投稿日:2019年2月21日 投稿者:山形大学人文社会科学部教授 高橋 良彰 

6、パリ万国博覧会開催前夜
 2月17日に開かれた日本人会は、博覧会が近づいたこともあり「会する者三十五六名、万国大博覧会事務所、出品協会などの面々多く、新顔の人多かりき」と言う。
 この日の記述で興味深いのは、「此にて内山大佐より、閑院宮殿下が三月二十六七日頃来巴せらるべき旨を聞き、又、皇太子嘉仁親王殿下が二月十一日に九条節子姫と結納の式を挙げられたる旨を聞」いたことである(東宮殿下御慶事として2月11日の紀元節の日に婚姻について発表された)。
「殿下は皇族の資格にてはなく、秘密旅行をせらるゝなりとぞ。或いは云う、皇太子殿下、大博覧会に御来臨につき其の下見分の為めなりと。果たして然るや否やを知らず。然れども皇太子殿下の御洋行せられんことは、在外臣民の均しく希望し奉る所なり」
 結局、この日の話は噂話に過ぎず、皇太子殿下(後の大正天皇)の洋行は実現しなかったが、このような噂が流れるほどパリ万博がもてはやされ、その開催を契機に日本人が大挙してパリにおもむいたということなのであろう。また、鏡子夫人が東宮職御用掛を務めたことはよく知られているところであるが、この話を聞く機会はあったのだろうか。聞いたとすれば感慨深いものがあったに違いない。ちなみに、皇太子殿下の結婚については、その当日(5月10日)パリにおいてもお祝いの会合が開かれ、この日、安井てつと新渡戸稲造とがはじめて出会うことになる、といった後日談は(その2)にて別に語ることとしたい。

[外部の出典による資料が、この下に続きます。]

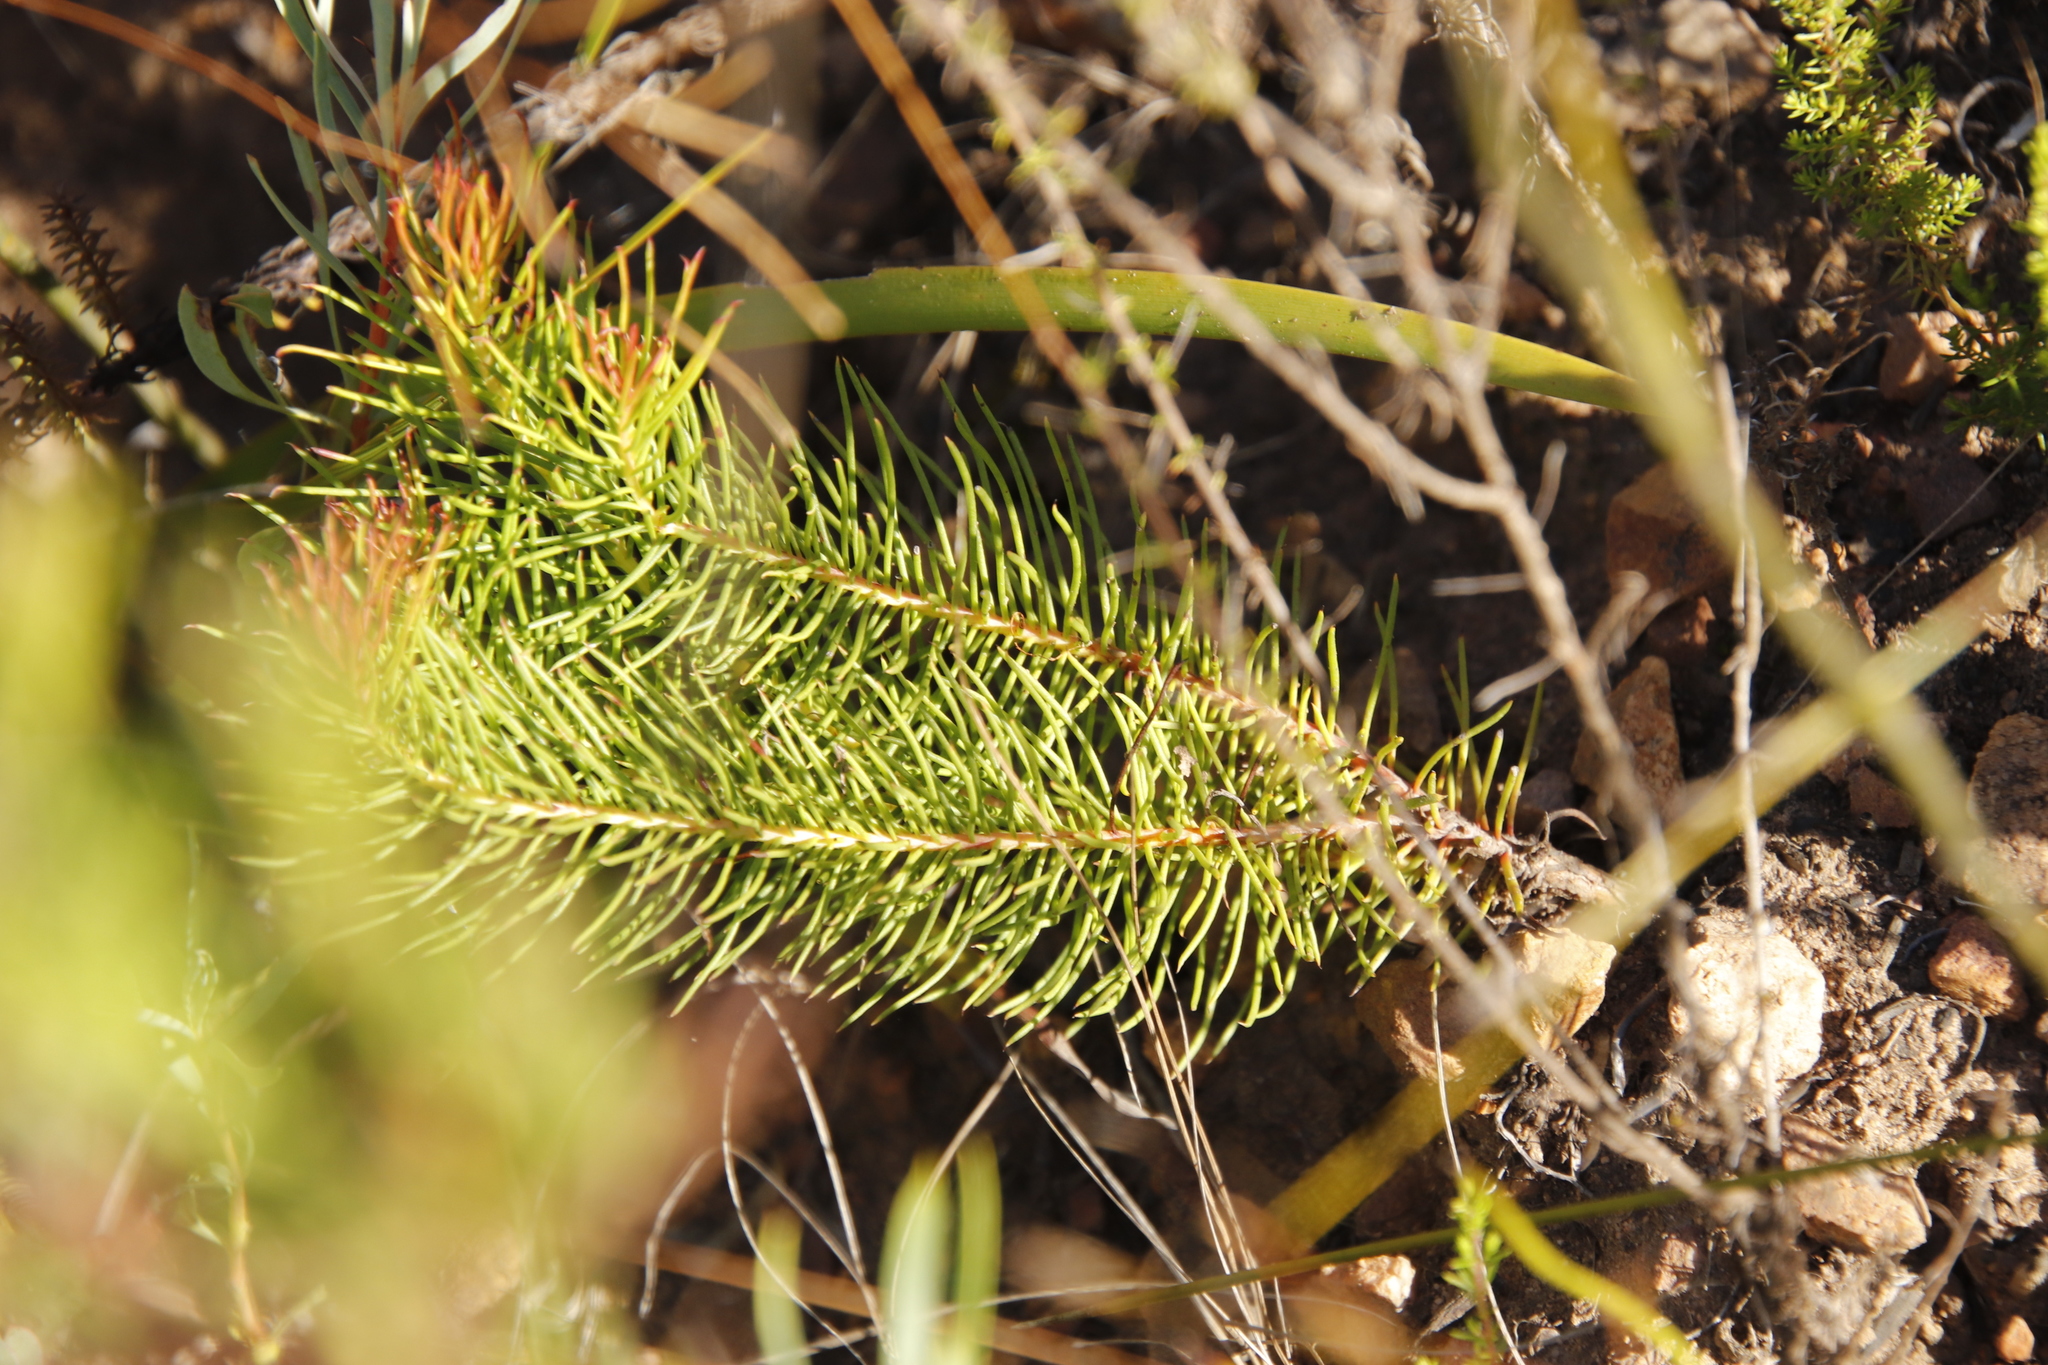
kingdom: Plantae
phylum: Tracheophyta
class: Magnoliopsida
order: Proteales
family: Proteaceae
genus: Protea
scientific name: Protea subulifolia
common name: Awl-leaf sugarbush
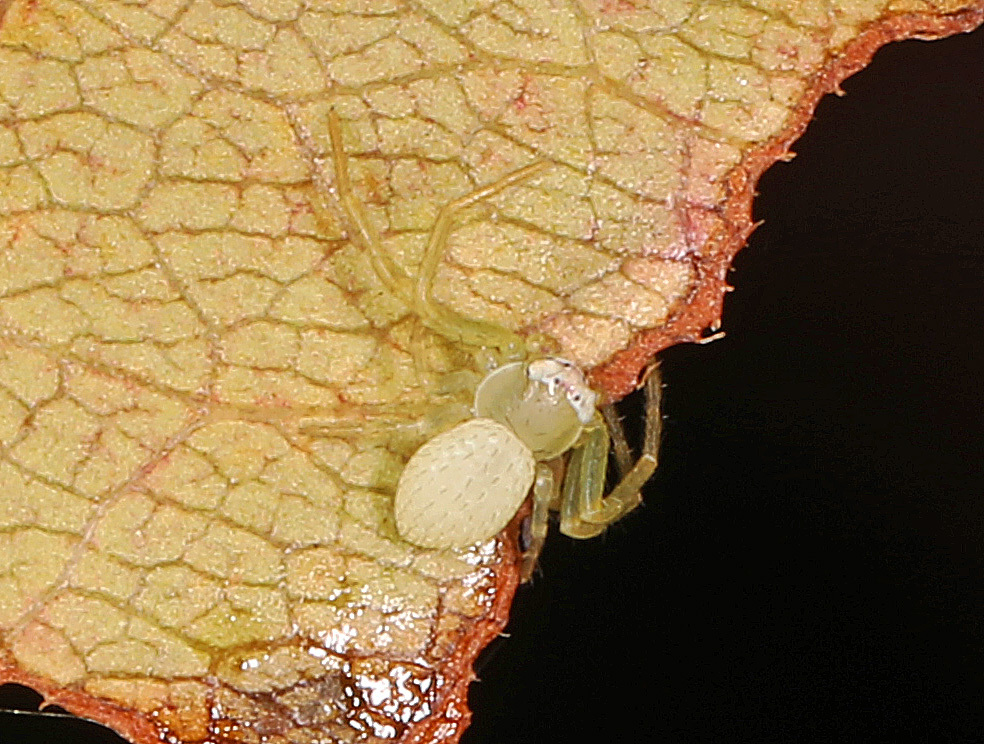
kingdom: Animalia
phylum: Arthropoda
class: Arachnida
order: Araneae
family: Thomisidae
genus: Misumessus
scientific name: Misumessus oblongus
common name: American green crab spider
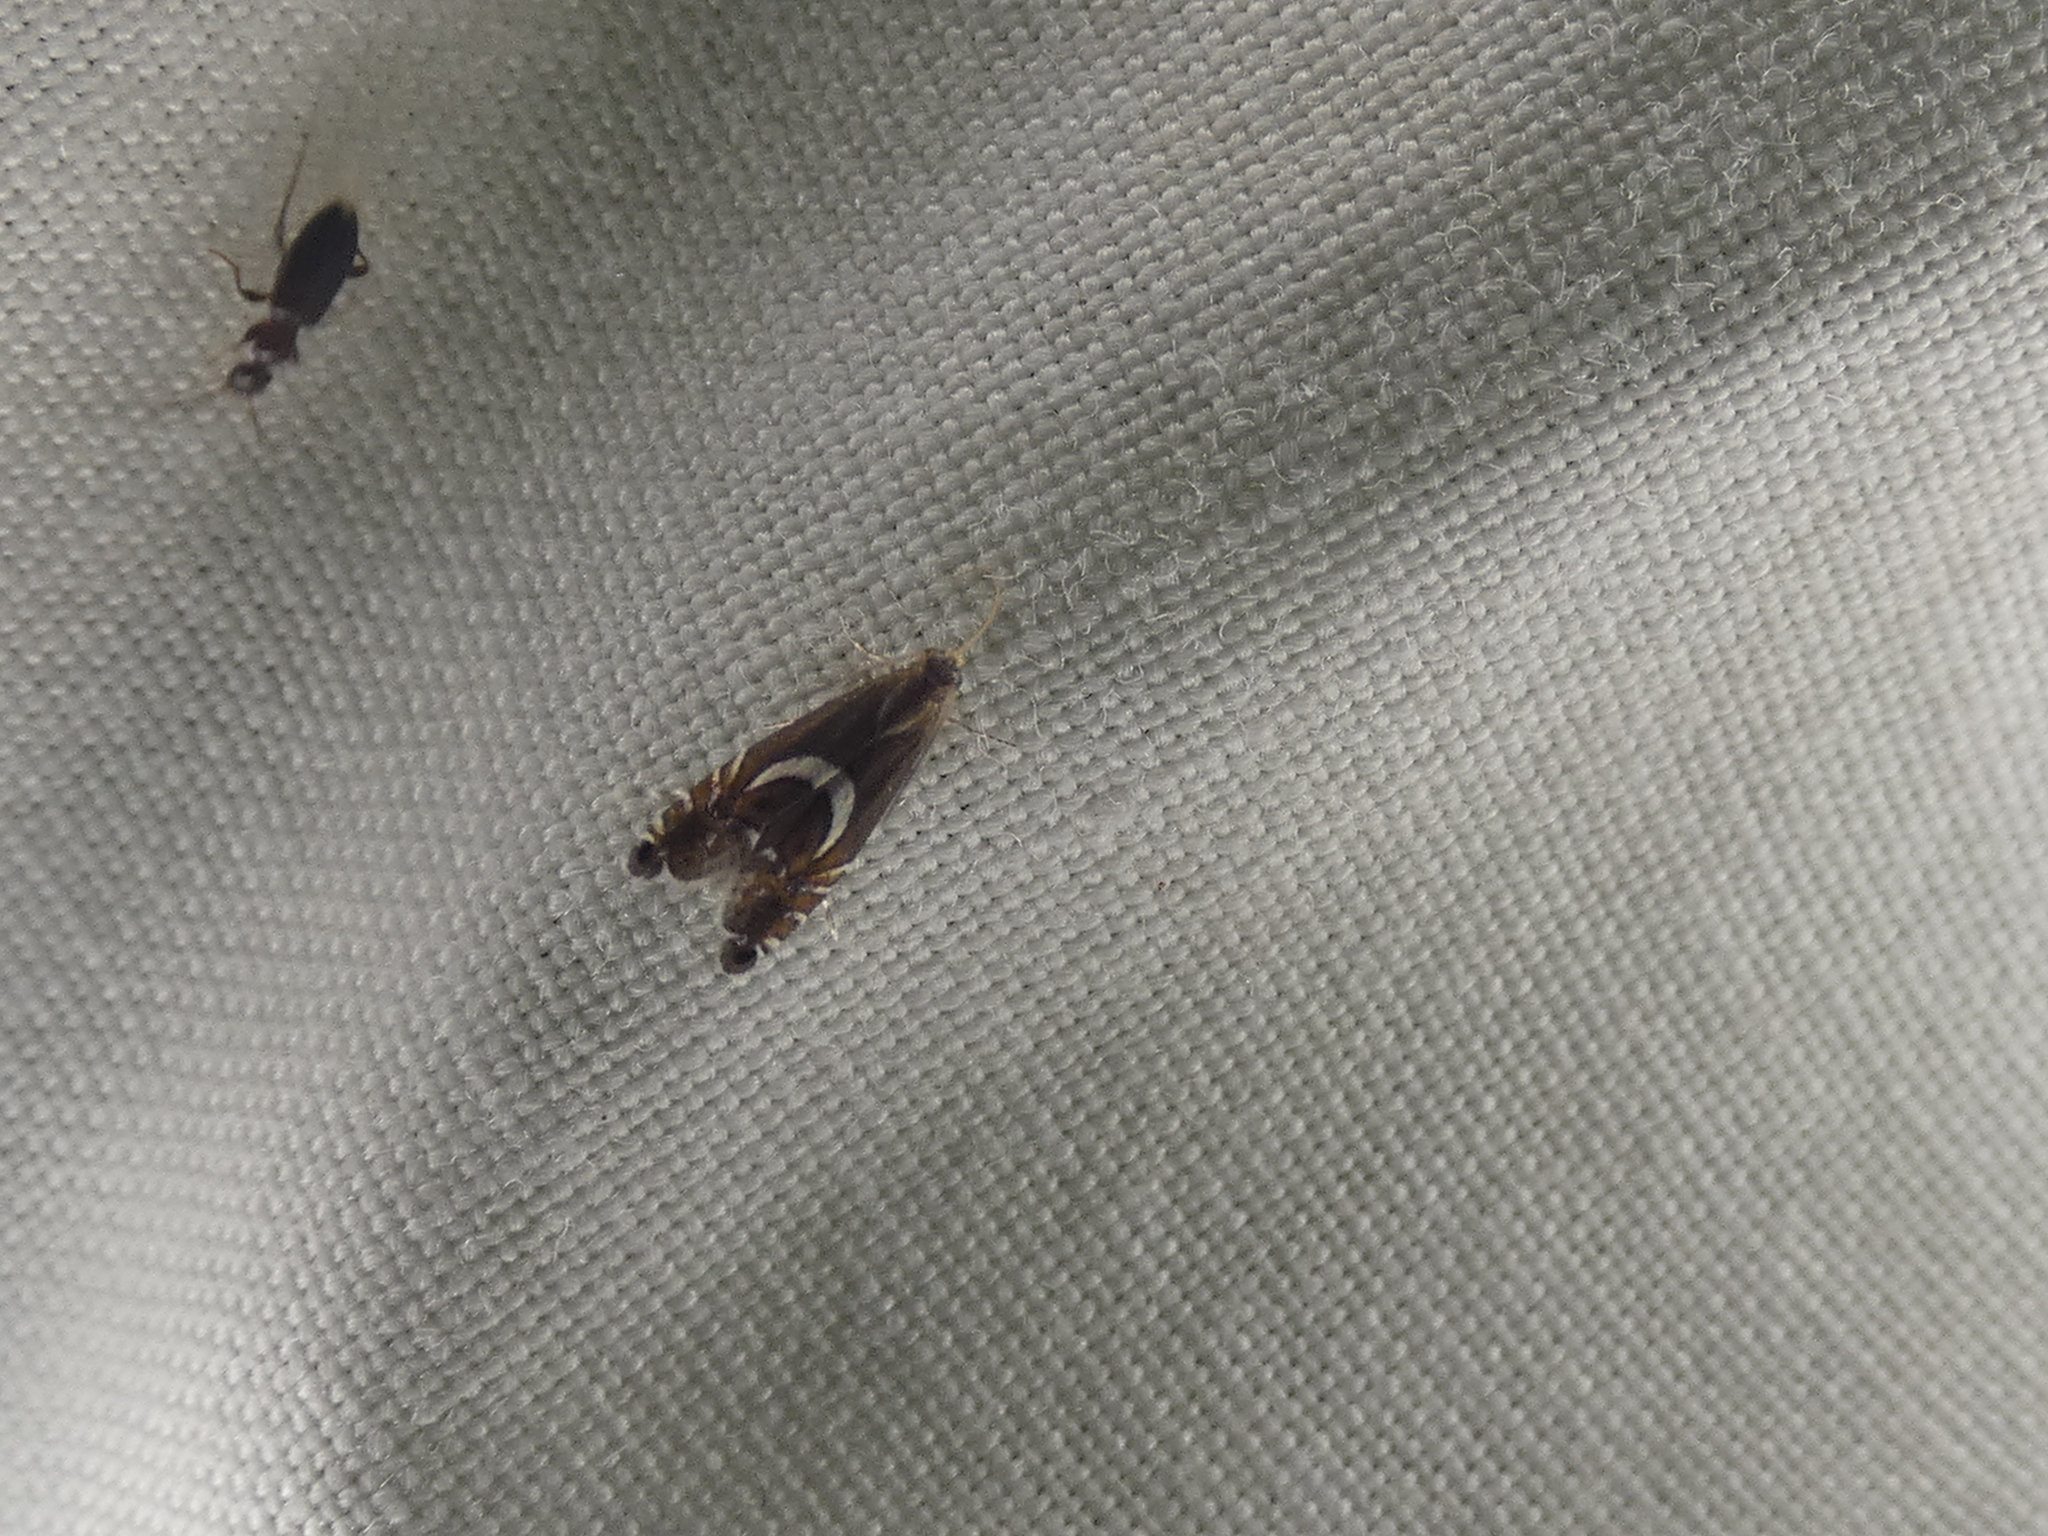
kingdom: Animalia
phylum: Arthropoda
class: Insecta
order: Lepidoptera
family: Glyphipterigidae
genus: Glyphipterix
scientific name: Glyphipterix Diploschizia impigritella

 少々岡村のパリ生活を長く紹介しすぎたようである。岡村の日誌はこの後も続く。たとえば、元判事の林謙三が訪ねてきたり(3月30日)、同僚となる春木一郎(ローマ法)がベルリンからやってきたり(4月20日)、東京美術学校教授の浅井忠など様々な人たちとの交流が記載されている。しかし、その交流も固定化してくる。4月になると、環境を変えようとしたのだろうか、建部遯吾と同じ家に住むこととし、郊外のサンクルーに引っ越したりするが、結局、9月にはドイツのイエナに向かうことになる。パリでの生活は楽しかったようであるが、このままでは留学で何一つ得るものもなく終わるのではと言う思いに襲われたようである(1月21日)。もっとも7月中旬にはドイツに移るつもりだったが、パリ万博に合わせて開催された国際学会が目白押しで、「八月下旬まで仏国に逗留することとはなりぬ」(6月5日)と言う。その一つ「土地所有権万国会議」のパンフレットにはただ一人東洋から参加した岡村の名が見える(Congrès international de la propriété foncière , Paris , 11,12 Juin 1900 , p35. 同書は、パリ国立図書館のGallicaで検索できる)。パリ万博に合わせ各種学術会議が開かれたことは、それ自体興味深いことである。
 ともあれ、いよいよ4月、パリ万博が始まる。その様子については、その2として見ていくこととしたい。